Au lieu de créer une énième commission, pourquoi ne pas confier l'examen de ces cas à la commission des droits et de l'autonomie des personnes handicapées (CDAPH) ?  

Gérard Roche, rapporteur. (...) Cet amendement [n° 308 présenté par le groupe de Mme David - NDLR] ramènerait le taux de 80 à 50 %, ce qui risquerait de faire affluer les demandes et de ralentir leur examen. En outre, les CDAPH ne sont pas les mieux à même de faire ce travail, elles n'appliquent pas toutes les mêmes règles. Enfin, l'incapacité peut s'atténuer ; la loi exige une incapacité prouvée et non réversible. Avis défavorable, par conséquent.

Mme Marisol Touraine, ministre. - Même avis. La loi de 2014 a rendu le système plus favorable aux personnes handicapées, encore faut-il faire la preuve de ses cotisations passées et de son handicap. Cet article crée une procédure dérogatoire, une sorte de rattrapage, mais dans des conditions plus strictes que dans le droit commun. Il faut se donner les moyens d'identifier les fraudes éventuelles ; on ne peut traiter de la même façon ceux qui apportent des éléments concrets et les autres.

--

__Travail à réaliser__
**A)** Indiquez si chacune des affirmations suivantes concorde avec le débat sur l'amendement n° 308, en répondant par oui ou par non et en citant les mots décisifs du texte : (i) l'amendement abaisserait le taux de 80 à 50 % ; (ii) le rapporteur donne un avis favorable à l'amendement ; (iii) selon la ministre, la procédure créée par l'article impose des conditions moins strictes que le droit commun.
**B)** Reprenez le débat sur l'amendement n° 308 à partir de l'endroit où il s'arrête.

--

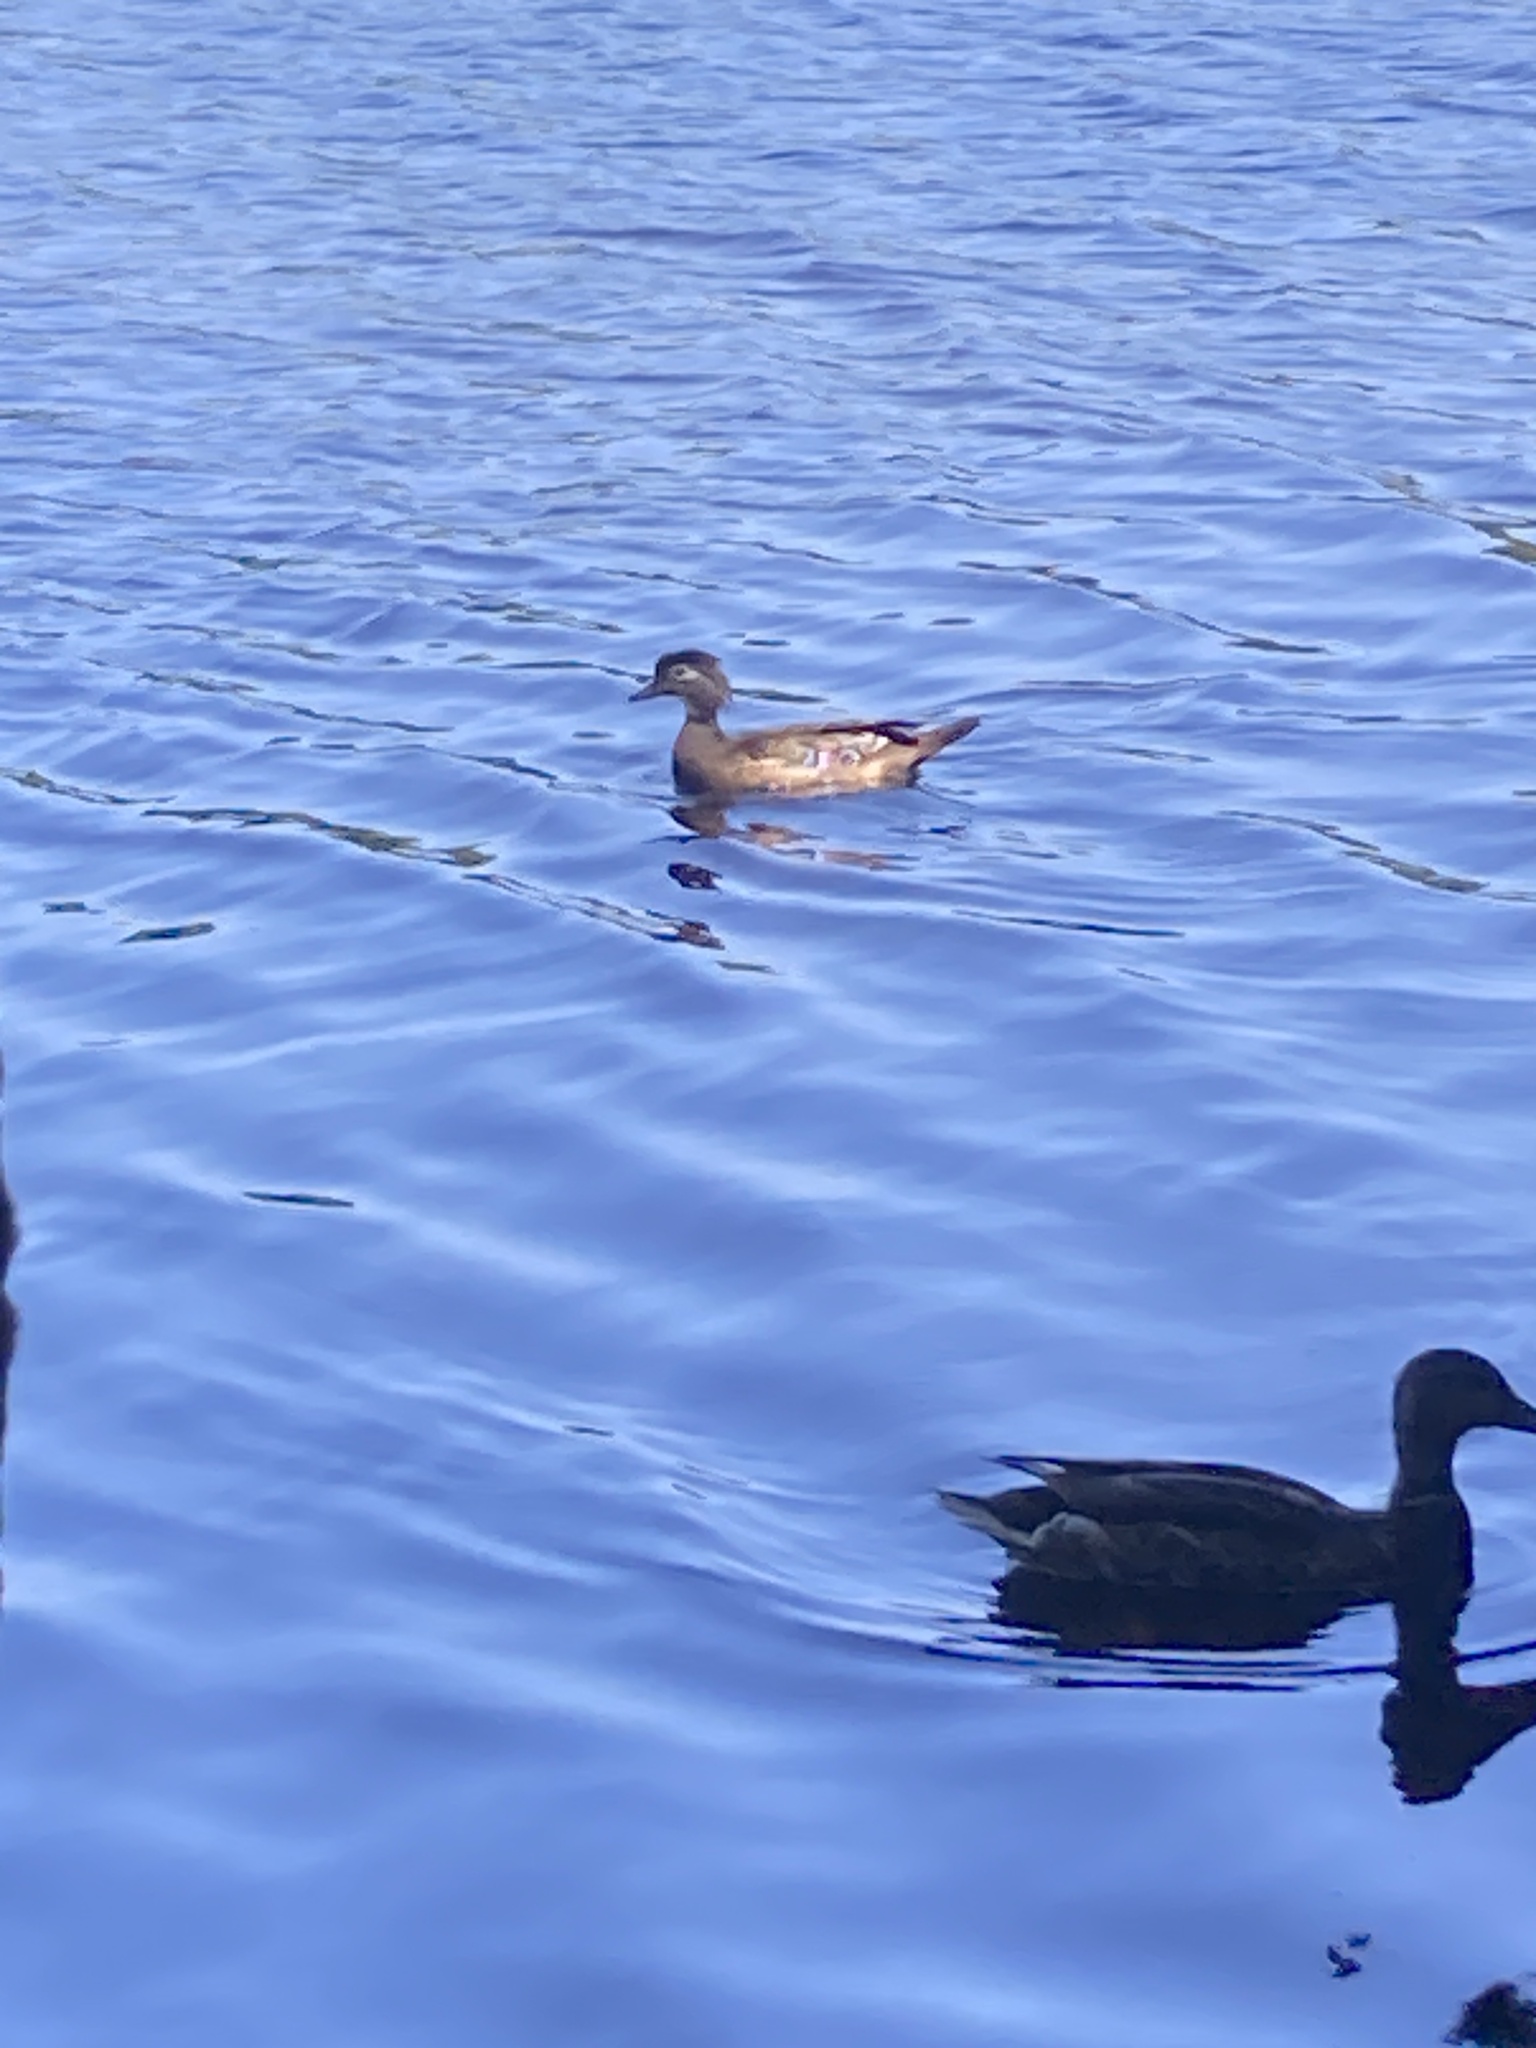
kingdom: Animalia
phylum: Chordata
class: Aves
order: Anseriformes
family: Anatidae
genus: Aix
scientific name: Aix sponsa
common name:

--

__Résultats des consignes__
**A)**
(i) Oui : « ramènerait le taux de 80 à 50 % ».
(ii) Non : « Avis défavorable, par conséquent. »
(iii) Non : « dans des conditions plus strictes que dans le droit commun ».

**B)**
Mme Annie David. - Je vous parle de cas concrets ! J'ai ici le courrier d'une dame handicapée de naissance mais capable de travailler, qui n'avait aucun intérêt - au contraire - à déclarer son handicap, qui ne s'est jamais plainte, et qui se voit aujourd'hui refuser une retraite anticipée pour ce motif. C'est injuste, indécent, violent. Si nous proposons de décentraliser le traitement des demandes - quitte à créer une procédure d'appel - c'est parce qu'une seule commission n'aurait pas le temps de les traiter toutes.  

Jean Desessard. - Merci, monsieur le rapporteur, de votre franchise : « on manque de monde, ce serait trop compliqué », avez-vous répondu à Mme David. C'est donc pour des raisons administratives qu'on plonge des personnes dans la précarité ? Inaudible pour nos concitoyens ! Traitons donc les dossiers au niveau départemental, avec une instance de recours.

M. Philippe Mouiller. - Ne soyons pas trop négatifs, des efforts réels ont été faits pour renforcer les droits à retraite des personnes handicapées ; cet article, amendé par le rapporteur, simplifiera encore les choses. Reste que le problème soulevé par Mme David est réel. Aux MDPH de voir comment le régler.

L'amendement n°308 n'est pas adopté. (...)"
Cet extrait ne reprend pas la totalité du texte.